Role of CIO increasingly calls for monetizing IT, intellectual assets.
The CIO job has gotten its share of bad press, including the snide joke that the acronym stands for career is over. As businesses of all stripes become more information- and digital-centric, however, CIOs are increasingly being asked to use their IT smarts to generate revenue.
Consider the recent experience of Larry Bonfante, CIO of the United States Tennis Association Inc. (USTA).
The USTA, the world’s largest tennis association and sponsor of the U.S. Open, has accumulated about 25,000 hours of historical video footage from its 129-year-old marquee tournament and other tennis matches. The footage has now been digitized. In fact, snippets of it showed up in the USTA’s “It Must Be Love” commercials for the just-finished 2010 games. A DVD of the U.S. Open’s greatest hits just went on sale, and the organization is working with a third-party company to license the footage so fans can buy it by the slice online.

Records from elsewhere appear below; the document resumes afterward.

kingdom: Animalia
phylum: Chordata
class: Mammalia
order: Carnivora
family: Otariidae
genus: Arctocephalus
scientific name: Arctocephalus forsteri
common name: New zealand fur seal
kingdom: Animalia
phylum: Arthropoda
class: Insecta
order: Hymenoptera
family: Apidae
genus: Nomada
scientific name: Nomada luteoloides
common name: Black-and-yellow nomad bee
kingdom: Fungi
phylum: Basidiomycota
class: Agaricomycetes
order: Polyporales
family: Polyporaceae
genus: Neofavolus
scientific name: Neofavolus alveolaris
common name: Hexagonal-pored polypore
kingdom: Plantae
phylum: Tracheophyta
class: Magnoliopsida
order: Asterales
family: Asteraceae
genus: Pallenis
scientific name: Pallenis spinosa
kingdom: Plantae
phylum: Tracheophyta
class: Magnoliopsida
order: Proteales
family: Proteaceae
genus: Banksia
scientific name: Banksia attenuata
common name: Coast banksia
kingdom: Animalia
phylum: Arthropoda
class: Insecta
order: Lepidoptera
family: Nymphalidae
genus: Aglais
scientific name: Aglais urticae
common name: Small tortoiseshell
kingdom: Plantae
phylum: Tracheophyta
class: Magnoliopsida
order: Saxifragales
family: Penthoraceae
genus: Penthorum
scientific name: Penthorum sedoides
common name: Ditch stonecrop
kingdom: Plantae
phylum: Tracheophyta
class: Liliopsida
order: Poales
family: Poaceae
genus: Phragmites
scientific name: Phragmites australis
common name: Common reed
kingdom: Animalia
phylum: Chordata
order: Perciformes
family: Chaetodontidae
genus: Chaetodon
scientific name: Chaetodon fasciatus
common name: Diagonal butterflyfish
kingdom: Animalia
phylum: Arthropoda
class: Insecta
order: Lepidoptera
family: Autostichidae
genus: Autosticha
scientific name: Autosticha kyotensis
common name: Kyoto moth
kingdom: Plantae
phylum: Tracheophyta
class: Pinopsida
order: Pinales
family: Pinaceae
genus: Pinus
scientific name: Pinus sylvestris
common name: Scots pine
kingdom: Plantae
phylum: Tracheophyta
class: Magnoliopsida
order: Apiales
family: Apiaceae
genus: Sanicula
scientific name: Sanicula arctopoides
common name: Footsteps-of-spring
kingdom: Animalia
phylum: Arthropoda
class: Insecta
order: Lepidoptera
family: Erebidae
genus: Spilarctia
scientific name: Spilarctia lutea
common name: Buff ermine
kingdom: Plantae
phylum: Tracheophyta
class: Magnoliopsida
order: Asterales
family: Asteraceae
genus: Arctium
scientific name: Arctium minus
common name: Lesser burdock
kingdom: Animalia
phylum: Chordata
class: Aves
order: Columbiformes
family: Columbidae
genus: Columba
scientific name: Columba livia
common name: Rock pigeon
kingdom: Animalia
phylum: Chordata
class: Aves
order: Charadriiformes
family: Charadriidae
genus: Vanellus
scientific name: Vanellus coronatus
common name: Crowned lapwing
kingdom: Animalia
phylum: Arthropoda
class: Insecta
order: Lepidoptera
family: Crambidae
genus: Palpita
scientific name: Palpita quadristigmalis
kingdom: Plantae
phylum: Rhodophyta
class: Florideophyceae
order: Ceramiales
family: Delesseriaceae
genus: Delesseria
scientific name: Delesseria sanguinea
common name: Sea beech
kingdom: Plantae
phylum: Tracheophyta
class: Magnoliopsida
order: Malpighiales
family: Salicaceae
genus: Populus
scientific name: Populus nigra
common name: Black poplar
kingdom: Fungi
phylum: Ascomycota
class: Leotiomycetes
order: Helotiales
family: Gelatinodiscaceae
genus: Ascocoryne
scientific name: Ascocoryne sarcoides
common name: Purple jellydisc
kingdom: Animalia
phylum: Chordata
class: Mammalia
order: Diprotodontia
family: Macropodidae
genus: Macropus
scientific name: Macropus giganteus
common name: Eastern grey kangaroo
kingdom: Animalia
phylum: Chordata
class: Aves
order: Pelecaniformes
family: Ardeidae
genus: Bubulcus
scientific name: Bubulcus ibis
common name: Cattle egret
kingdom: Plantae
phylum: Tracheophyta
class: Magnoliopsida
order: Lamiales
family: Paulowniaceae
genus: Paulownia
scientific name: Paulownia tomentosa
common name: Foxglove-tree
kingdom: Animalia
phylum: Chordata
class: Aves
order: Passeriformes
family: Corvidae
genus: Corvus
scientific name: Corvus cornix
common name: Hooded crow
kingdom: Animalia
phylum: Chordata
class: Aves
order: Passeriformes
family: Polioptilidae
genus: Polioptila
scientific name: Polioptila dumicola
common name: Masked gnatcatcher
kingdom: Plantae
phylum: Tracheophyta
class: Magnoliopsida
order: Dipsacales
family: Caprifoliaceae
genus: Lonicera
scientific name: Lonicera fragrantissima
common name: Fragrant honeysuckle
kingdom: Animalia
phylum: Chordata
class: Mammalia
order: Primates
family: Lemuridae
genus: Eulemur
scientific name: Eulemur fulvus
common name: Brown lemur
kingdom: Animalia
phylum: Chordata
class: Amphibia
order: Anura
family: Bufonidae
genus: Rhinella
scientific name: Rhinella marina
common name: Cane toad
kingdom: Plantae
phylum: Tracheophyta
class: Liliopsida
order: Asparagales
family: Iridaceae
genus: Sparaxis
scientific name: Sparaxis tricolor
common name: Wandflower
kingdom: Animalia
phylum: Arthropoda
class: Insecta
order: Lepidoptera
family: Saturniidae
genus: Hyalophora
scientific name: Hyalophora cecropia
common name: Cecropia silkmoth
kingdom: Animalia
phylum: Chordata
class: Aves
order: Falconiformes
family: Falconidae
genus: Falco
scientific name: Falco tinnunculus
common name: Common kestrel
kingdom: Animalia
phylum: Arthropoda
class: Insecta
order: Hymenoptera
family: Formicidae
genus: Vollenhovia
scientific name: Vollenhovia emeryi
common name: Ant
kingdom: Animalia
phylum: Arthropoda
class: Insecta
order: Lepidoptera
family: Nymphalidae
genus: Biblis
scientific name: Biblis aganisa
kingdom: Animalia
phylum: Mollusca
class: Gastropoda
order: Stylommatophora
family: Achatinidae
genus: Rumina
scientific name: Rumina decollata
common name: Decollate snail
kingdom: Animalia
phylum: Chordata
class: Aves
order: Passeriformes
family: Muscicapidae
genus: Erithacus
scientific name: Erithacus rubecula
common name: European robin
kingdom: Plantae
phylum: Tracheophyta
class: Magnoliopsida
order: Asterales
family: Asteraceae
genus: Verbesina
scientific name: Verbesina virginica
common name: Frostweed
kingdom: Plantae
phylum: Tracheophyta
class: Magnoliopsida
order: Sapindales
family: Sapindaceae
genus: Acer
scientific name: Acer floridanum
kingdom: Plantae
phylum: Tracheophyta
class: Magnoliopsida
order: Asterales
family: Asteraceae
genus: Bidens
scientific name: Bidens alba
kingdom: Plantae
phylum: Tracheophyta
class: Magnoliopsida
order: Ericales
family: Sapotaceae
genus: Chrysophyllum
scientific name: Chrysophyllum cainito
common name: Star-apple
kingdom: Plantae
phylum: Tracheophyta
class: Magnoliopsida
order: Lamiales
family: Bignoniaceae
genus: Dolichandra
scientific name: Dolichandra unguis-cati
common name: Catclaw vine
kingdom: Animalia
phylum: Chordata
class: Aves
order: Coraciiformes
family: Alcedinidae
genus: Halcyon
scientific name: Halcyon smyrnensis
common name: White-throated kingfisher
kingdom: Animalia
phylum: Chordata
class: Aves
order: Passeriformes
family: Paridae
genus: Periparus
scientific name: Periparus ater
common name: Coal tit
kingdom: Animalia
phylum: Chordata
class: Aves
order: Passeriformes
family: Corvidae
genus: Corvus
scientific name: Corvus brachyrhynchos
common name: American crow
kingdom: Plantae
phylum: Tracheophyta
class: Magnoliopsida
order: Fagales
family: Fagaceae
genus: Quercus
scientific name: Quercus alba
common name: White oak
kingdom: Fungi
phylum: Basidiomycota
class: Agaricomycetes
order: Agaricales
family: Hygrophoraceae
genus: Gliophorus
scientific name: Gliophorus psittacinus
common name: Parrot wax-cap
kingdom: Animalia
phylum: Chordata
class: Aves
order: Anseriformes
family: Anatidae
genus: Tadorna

“We drove that,” Bonfante said. Three years ago, the USTA’sdigital asset management and archival teams were rolled together under his management. “At that point, it was a back-end process and a back-end function. We brought it to the forefront by working with our marketing and broadcast partners to create videos and commercials, and help drive revenue for the organization,” he said.
Role of CIO as rainmaker
Bonfante is not alone in his new role as a revenue generator — according to recruiters at top search firms and analysts who follow the CIO role, the job is transcending its traditional function of automating and enabling other aspects of the business.